Dalam konferensi pers di Manchester, Amorim menyebut dinamika menjelang Piala Dunia tahun depan dapat mendorong pemain yang minim menit bermain untuk mencari klub baru.
“Banyak hal bisa terjadi. Bahkan di klub kami. Beberapa pemain yang jarang bermain mungkin meminta untuk pergi karena ingin tampil di Piala Dunia. Saya harus mengelola semua situasi itu,” ujar Amorim, dikutip dari laman resmi klub.
Situasi ini disebut berkaitan dengan kondisi dua pemain muda United, Kobbie Mainoo dan Joshua Zirkzee, yang kesulitan menembus skuad utama musim ini. Minimnya waktu bermain membuat peluang keduanya untuk masuk tim nasional Inggris dan Belanda semakin kecil.
Pada bursa transfer musim panas lalu, United sempat menolak permintaan Mainoo untuk dipinjamkan. Namun, Amorim tidak menutup kemungkinan bahwa baik Mainoo maupun Zirkzee akan kembali mengajukan transfer pada Januari jika kondisi mereka tak berubah.
Pelatih asal Portugal itu menilai potensi pergerakan pemain bisa memengaruhi stabilitas tim, terutama menjelang paruh kedua musim yang padat. Meski demikian, ia menegaskan klub tidak akan mengambil keputusan tergesa-gesa.

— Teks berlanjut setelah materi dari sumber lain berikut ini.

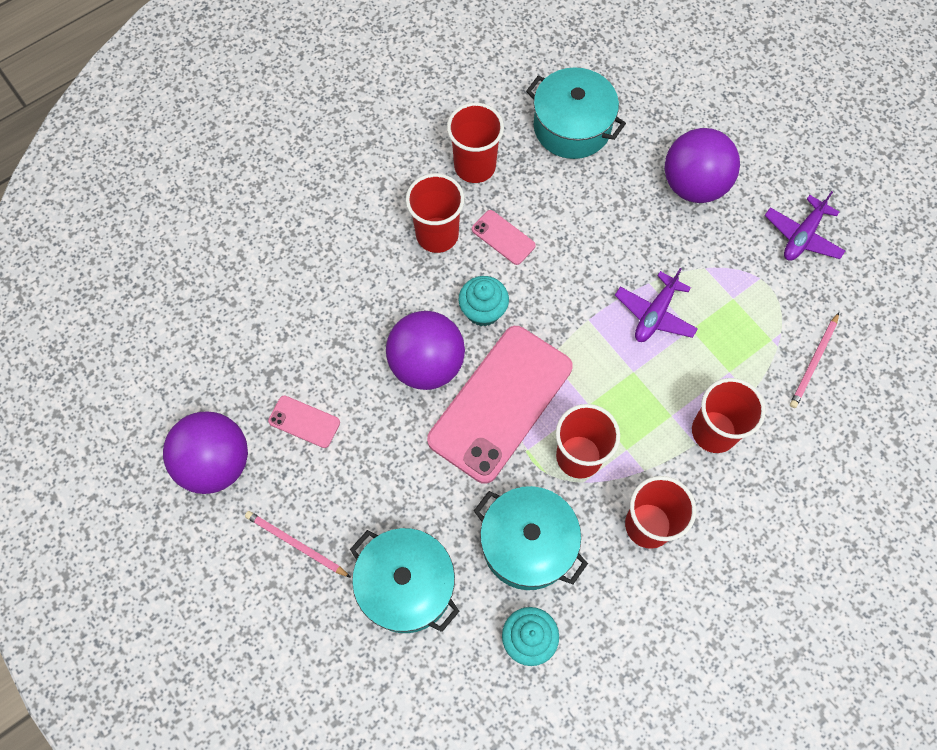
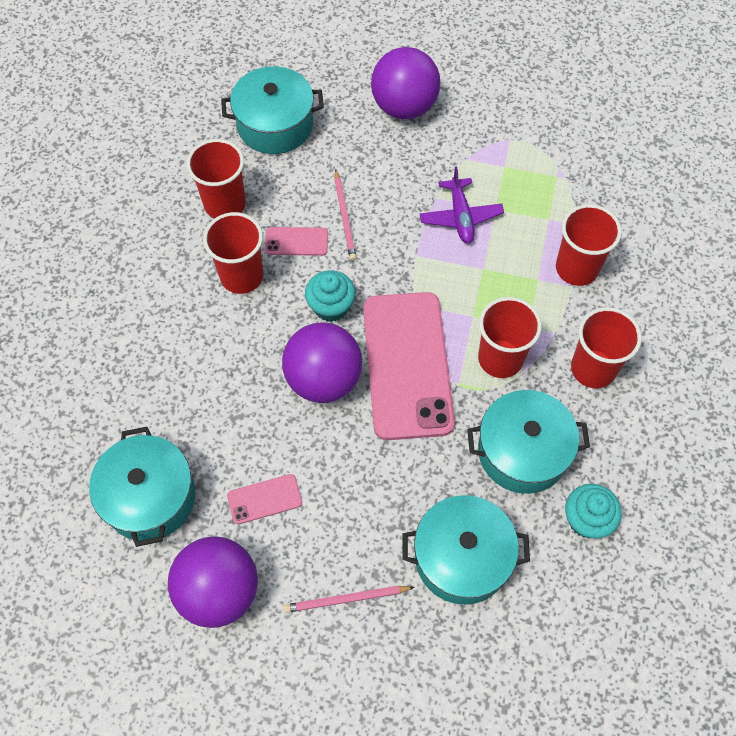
camera: 40 degrees left, 5 degrees down
purple plane [765,191,845,261] -> none
pink pencil [790,312,839,408] -> pink pencil moved to [334,169,357,261]
none -> turquoise pot [89,427,196,547]

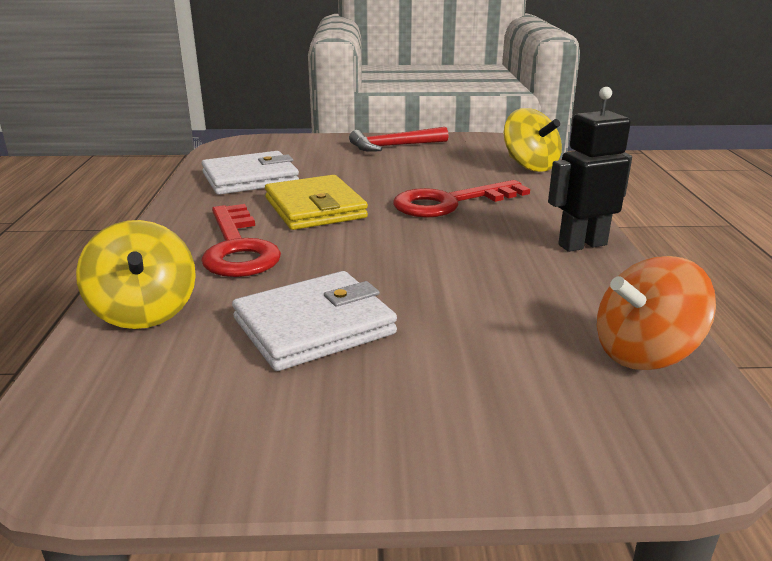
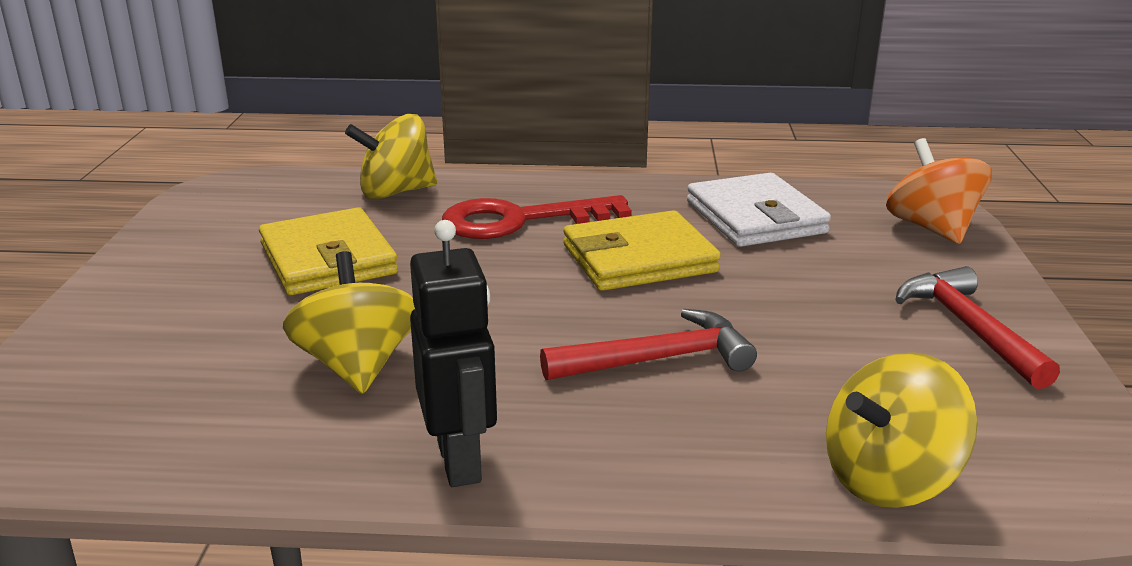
camera: 95 degrees right, 0 degrees up
white wallet [232,271,397,371] -> yellow wallet [259,207,398,295]
red key [393,180,530,218] -> red hammer [540,309,757,380]
orange spinning top [597,256,716,370] -> orange spinning top moved to [886,138,992,244]
none -> yellow spinning top [283,251,415,394]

“Kami hanya ingin mendatangkan pemain yang benar-benar punya masa depan di Manchester United. Kami tidak akan membeli pemain hanya karena kebutuhan sesaat,” tegas Amorim.
Ia juga membuka peluang bagi klub untuk melakukan perekrutan baru pada bursa musim dingin, tergantung pada evaluasi performa tim.
“Kami terus mencari cara untuk memperkuat skuad. Jika memang ada peluang yang tepat pada Januari, kami bisa melakukan sesuatu,” ujarnya.
Sejak ditunjuk menggantikan Erik ten Hag setahun lalu, Amorim telah menggelontorkan sekitar 250 juta poundsterling untuk memperkuat skuad Setan Merah.